#### Data shown

────────────────────────────────────────

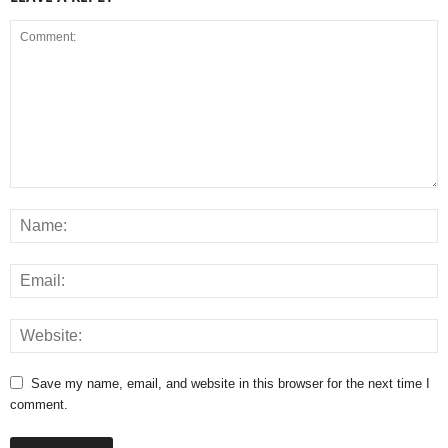
Save my name, email, and website in this browser for the next time I
comment.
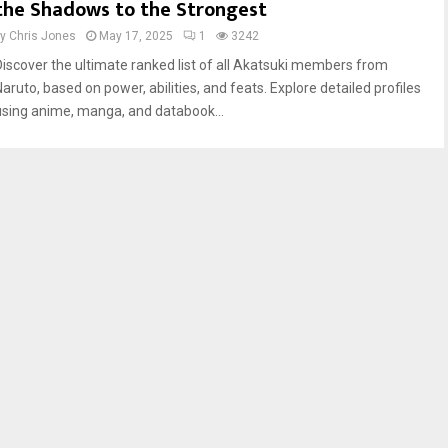
the Shadows to the Strongest
by
Chris Jones
May 17, 2025
1
3242
Discover the ultimate ranked list of all Akatsuki members from
Naruto, based on power, abilities, and feats. Explore detailed profiles
using anime, manga, and databook...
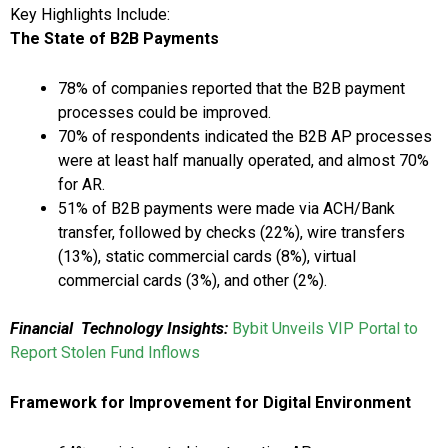
Key Highlights Include:
The State of B2B Payments
78% of companies reported that the B2B payment
processes could be improved.
70% of respondents indicated the B2B AP processes
were at least half manually operated, and almost 70%
for AR.
51% of B2B payments were made via ACH/Bank
transfer, followed by checks (22%), wire transfers
(13%), static commercial cards (8%), virtual
commercial cards (3%), and other (2%).
Financial
Technology Insights:
Bybit Unveils VIP Portal to
Report Stolen Fund Inflows
Framework for Improvement for Digital Environment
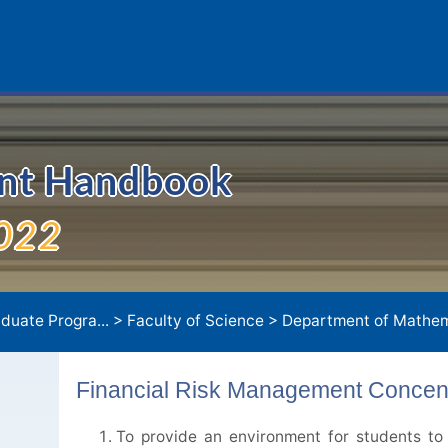
ent Handbook
022
duate Progra...
>
Faculty of Science
>
Department of Mathem
Financial Risk Management Concent
To provide an environment for students to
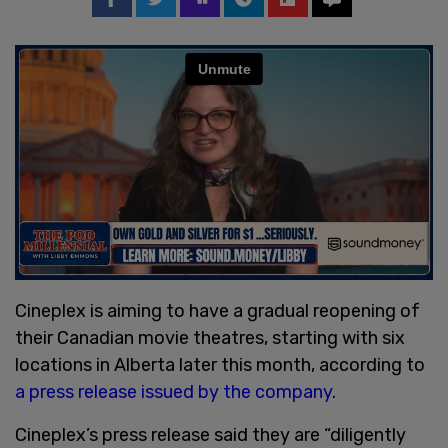
Cineplex is aiming to have a gradual reopening of
their Canadian movie theatres, starting with six
locations in Alberta later this month, according to
a press release issued by the company
.
Cineplex’s press release said they are “diligently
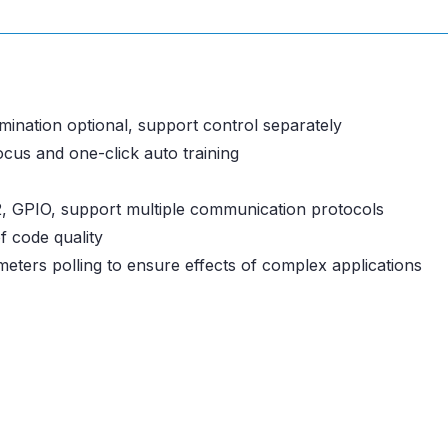
umination optional, support control separately
focus and one-click auto training
, GPIO, support multiple communication protocols
f code quality
meters polling to ensure effects of complex applications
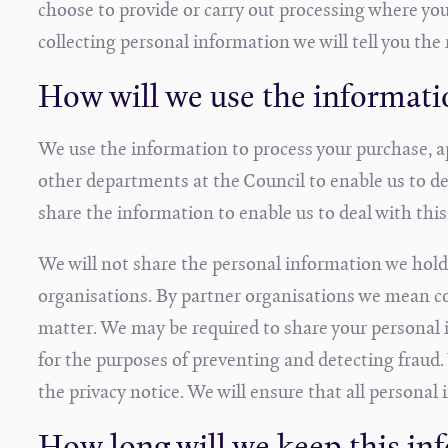
choose to provide or carry out processing where you
collecting personal information we will tell you the 
How will we use the informati
We use the information to process your purchase, a
other departments at the Council to enable us to de
share the information to enable us to deal with this
We will not share the personal information we hold
organisations. By partner organisations we mean co
matter. We may be required to share your personal i
for the purposes of preventing and detecting fraud.
the privacy notice. We will ensure that all personal 
How long will we keep this in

────────────────────────────────────────

#### How to complete this task
Transcribe, word for word, the text that accompanies every one of the rows above, and leave the pictures out of your answer.

#### Answer box
Save my name, email, and website in this browser for the next time I
comment.
the Shadows to the Strongest
by
Chris Jones
May 17, 2025
1
3242
Discover the ultimate ranked list of all Akatsuki members from
Naruto, based on power, abilities, and feats. Explore detailed profiles
using anime, manga, and databook...
Key Highlights Include:
The State of B2B Payments
78% of companies reported that the B2B payment
processes could be improved.
70% of respondents indicated the B2B AP processes
were at least half manually operated, and almost 70%
for AR.
51% of B2B payments were made via ACH/Bank
transfer, followed by checks (22%), wire transfers
(13%), static commercial cards (8%), virtual
commercial cards (3%), and other (2%).
Financial
Technology Insights:
Bybit Unveils VIP Portal to
Report Stolen Fund Inflows
Framework for Improvement for Digital Environment
ent Handbook
022
duate Progra...
>
Faculty of Science
>
Department of Mathem
Financial Risk Management Concent
To provide an environment for students to
Cineplex is aiming to have a gradual reopening of
their Canadian movie theatres, starting with six
locations in Alberta later this month, according to
a press release issued by the company
.
Cineplex’s press release said they are “diligently
umination optional, support control separately
focus and one-click auto training
, GPIO, support multiple communication protocols
f code quality
meters polling to ensure effects of complex applications
choose to provide or carry out processing where you
collecting personal information we will tell you the 
How will we use the informati
We use the information to process your purchase, a
other departments at the Council to enable us to de
share the information to enable us to deal with this
We will not share the personal information we hold
organisations. By partner organisations we mean co
matter. We may be required to share your personal i
for the purposes of preventing and detecting fraud.
the privacy notice. We will ensure that all personal 
How long will we keep this in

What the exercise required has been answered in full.